Segment Open
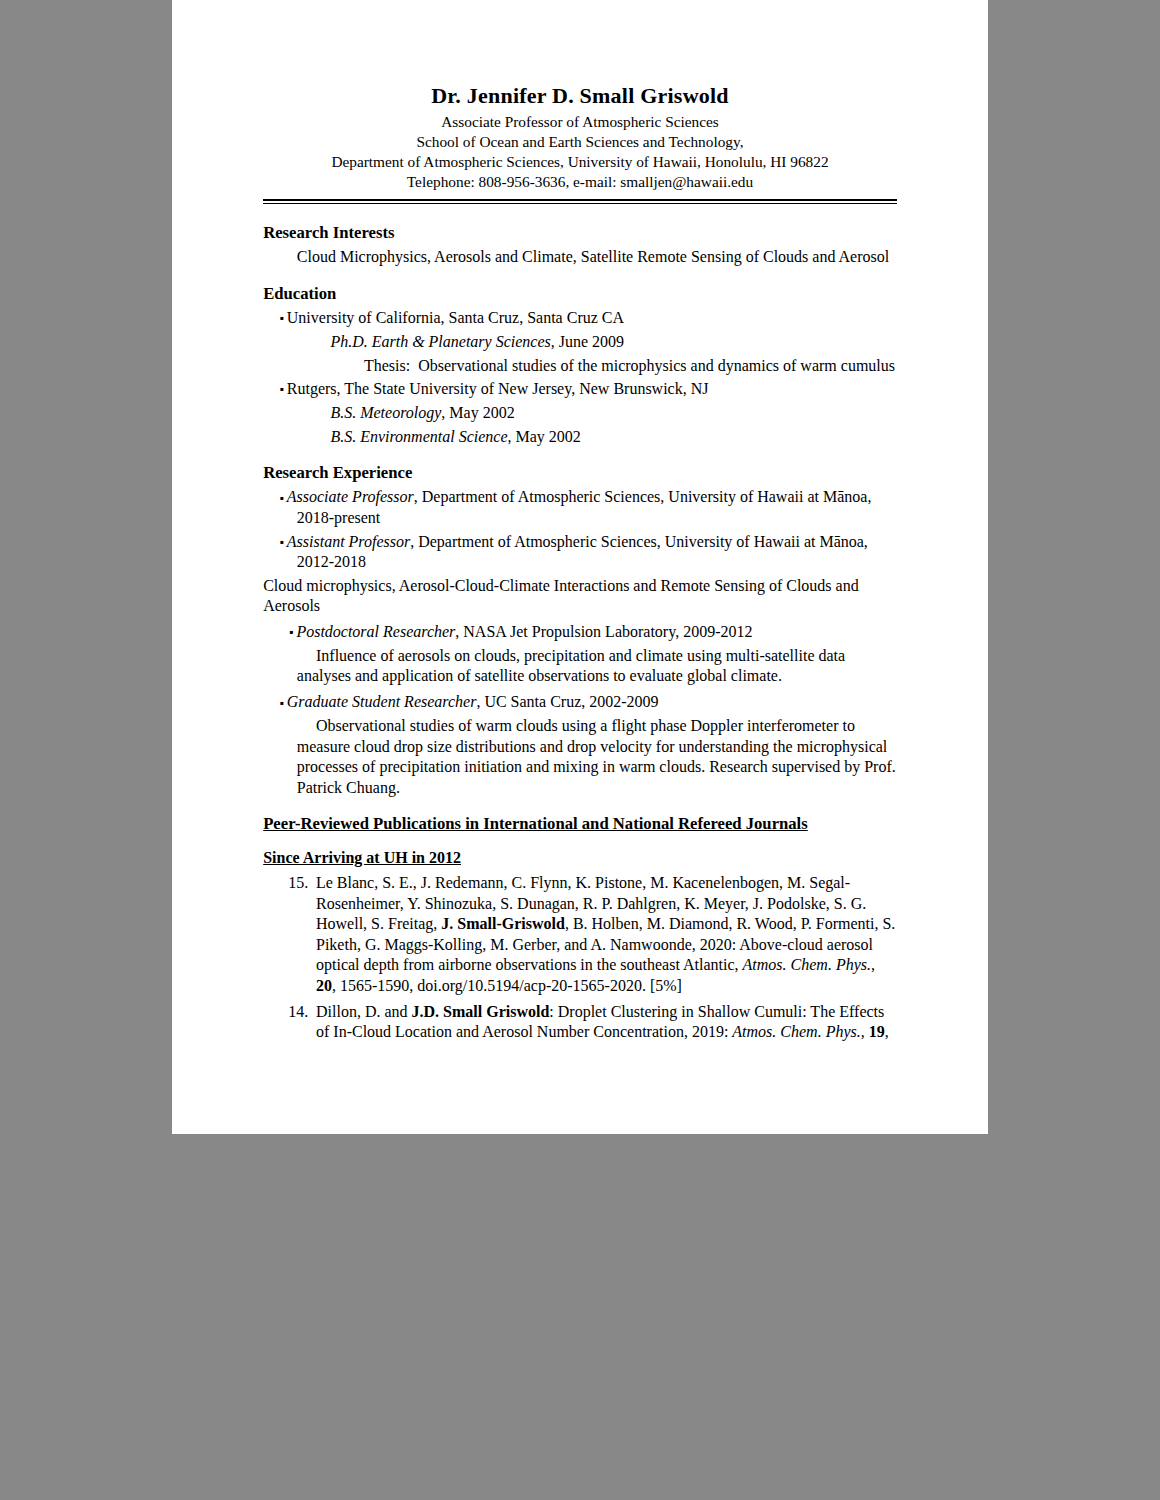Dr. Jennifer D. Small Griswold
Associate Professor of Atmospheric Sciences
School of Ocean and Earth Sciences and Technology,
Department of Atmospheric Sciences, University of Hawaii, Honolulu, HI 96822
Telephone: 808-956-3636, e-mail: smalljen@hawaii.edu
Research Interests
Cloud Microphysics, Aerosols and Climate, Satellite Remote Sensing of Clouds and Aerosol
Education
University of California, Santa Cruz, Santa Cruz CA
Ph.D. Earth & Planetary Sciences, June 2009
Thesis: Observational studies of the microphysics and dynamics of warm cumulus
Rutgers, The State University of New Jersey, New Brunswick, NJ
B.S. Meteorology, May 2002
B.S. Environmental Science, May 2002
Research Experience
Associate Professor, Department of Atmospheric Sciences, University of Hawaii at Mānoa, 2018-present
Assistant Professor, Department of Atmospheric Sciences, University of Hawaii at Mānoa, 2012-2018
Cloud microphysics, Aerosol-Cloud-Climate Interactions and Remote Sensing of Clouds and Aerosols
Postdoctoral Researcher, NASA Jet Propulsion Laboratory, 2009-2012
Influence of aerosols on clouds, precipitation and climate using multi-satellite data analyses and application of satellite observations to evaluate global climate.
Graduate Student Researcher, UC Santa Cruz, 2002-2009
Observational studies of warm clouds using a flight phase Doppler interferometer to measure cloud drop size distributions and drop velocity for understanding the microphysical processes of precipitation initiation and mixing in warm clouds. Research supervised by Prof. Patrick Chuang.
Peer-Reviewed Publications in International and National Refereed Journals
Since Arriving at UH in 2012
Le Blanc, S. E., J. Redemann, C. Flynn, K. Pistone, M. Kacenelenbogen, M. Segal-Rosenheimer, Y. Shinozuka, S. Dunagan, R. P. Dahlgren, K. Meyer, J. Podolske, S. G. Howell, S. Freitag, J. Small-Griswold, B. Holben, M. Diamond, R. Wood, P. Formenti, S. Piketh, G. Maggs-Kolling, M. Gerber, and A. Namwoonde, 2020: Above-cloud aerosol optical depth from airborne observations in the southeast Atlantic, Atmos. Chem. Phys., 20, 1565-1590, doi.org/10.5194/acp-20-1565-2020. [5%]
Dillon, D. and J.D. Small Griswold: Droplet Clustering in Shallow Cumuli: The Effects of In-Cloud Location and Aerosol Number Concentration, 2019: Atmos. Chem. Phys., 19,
Segment Closed
Segment Open
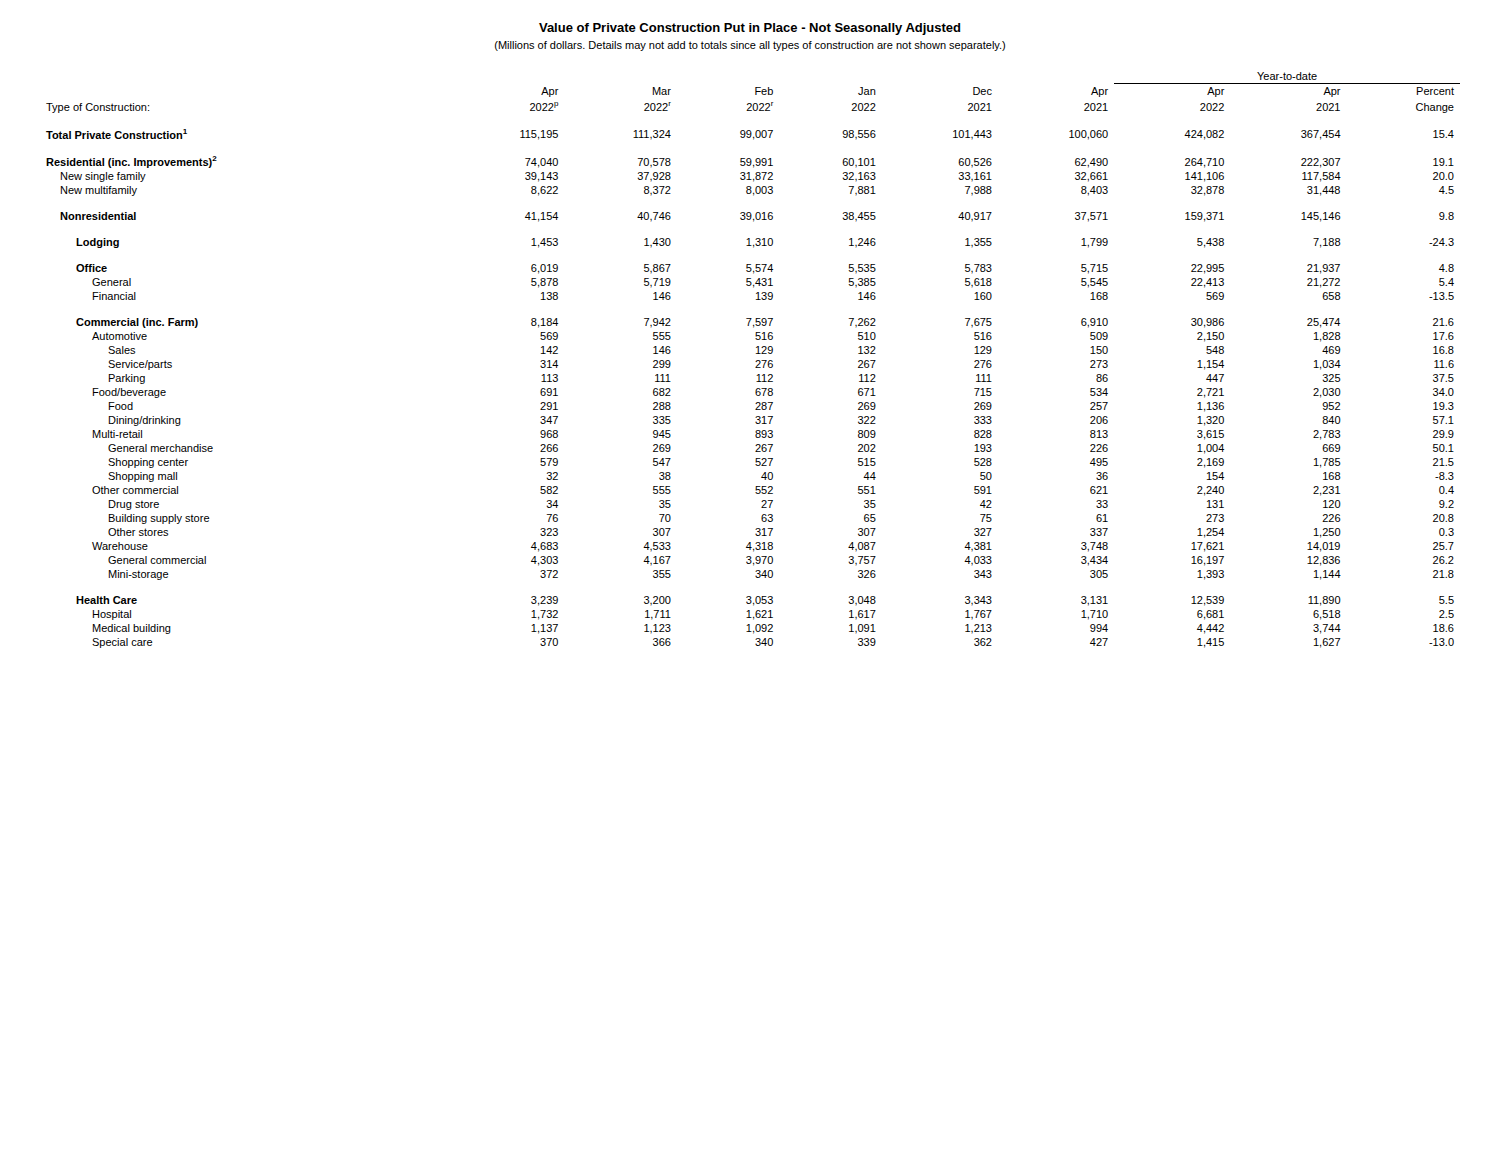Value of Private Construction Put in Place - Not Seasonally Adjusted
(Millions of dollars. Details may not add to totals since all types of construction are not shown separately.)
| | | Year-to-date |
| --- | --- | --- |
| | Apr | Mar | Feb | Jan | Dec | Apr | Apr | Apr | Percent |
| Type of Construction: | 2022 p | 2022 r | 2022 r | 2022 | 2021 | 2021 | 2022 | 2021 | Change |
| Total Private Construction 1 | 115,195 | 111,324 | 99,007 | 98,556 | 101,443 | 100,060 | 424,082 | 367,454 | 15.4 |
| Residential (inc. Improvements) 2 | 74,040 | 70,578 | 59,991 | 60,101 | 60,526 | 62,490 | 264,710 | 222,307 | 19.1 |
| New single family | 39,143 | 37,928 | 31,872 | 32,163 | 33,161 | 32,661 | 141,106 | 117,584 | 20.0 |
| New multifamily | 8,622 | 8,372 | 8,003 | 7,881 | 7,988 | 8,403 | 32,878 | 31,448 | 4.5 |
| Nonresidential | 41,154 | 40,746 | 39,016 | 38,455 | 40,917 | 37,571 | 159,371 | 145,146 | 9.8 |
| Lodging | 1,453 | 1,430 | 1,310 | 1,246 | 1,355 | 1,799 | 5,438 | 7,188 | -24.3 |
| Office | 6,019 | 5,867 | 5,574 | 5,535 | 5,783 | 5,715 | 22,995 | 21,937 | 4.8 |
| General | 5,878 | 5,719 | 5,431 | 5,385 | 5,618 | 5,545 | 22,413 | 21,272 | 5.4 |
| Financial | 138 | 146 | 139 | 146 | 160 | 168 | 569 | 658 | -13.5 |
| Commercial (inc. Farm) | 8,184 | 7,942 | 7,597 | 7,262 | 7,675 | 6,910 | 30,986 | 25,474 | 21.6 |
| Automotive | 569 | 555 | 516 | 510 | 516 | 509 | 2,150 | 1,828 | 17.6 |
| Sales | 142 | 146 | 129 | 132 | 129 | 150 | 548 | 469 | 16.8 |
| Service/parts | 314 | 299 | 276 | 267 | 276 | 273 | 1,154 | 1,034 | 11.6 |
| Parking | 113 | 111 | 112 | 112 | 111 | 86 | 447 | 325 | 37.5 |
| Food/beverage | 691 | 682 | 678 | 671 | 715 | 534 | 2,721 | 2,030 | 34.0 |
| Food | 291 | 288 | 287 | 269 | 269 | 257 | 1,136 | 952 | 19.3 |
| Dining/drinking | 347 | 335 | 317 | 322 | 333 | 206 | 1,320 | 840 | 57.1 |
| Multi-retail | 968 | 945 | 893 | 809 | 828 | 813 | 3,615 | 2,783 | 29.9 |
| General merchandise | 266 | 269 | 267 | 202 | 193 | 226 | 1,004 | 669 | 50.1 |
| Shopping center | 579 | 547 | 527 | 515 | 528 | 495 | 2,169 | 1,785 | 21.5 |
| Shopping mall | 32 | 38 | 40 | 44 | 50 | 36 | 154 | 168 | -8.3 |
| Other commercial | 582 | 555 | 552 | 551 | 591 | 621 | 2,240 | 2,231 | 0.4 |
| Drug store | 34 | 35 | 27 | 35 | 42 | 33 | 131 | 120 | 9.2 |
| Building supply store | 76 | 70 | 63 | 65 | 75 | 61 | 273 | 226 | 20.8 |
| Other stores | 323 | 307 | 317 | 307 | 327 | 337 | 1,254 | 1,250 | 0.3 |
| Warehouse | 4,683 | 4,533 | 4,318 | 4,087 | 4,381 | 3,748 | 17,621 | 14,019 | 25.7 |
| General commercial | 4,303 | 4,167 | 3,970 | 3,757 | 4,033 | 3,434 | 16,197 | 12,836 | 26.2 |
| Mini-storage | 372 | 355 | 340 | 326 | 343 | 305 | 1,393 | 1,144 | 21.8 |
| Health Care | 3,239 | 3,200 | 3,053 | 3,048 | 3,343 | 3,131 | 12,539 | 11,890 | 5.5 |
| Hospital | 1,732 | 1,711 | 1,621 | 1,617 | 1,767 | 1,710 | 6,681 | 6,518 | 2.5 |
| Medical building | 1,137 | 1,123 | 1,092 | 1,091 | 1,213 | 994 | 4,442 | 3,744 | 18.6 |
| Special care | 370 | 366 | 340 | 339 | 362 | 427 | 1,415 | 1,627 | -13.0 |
Segment Closed
▸ **Exercise prompt**
Please go through the material and return each line where the word "using" appears.

▸ **Solution for this task**
Influence of aerosols on clouds, precipitation and climate using multi-satellite data analyses and application of satellite observations to evaluate global climate.
Observational studies of warm clouds using a flight phase Doppler interferometer to measure cloud drop size distributions and drop velocity for understanding the microphysical processes of precipitation initiation and mixing in warm clouds. Research supervised by Prof. Patrick Chuang.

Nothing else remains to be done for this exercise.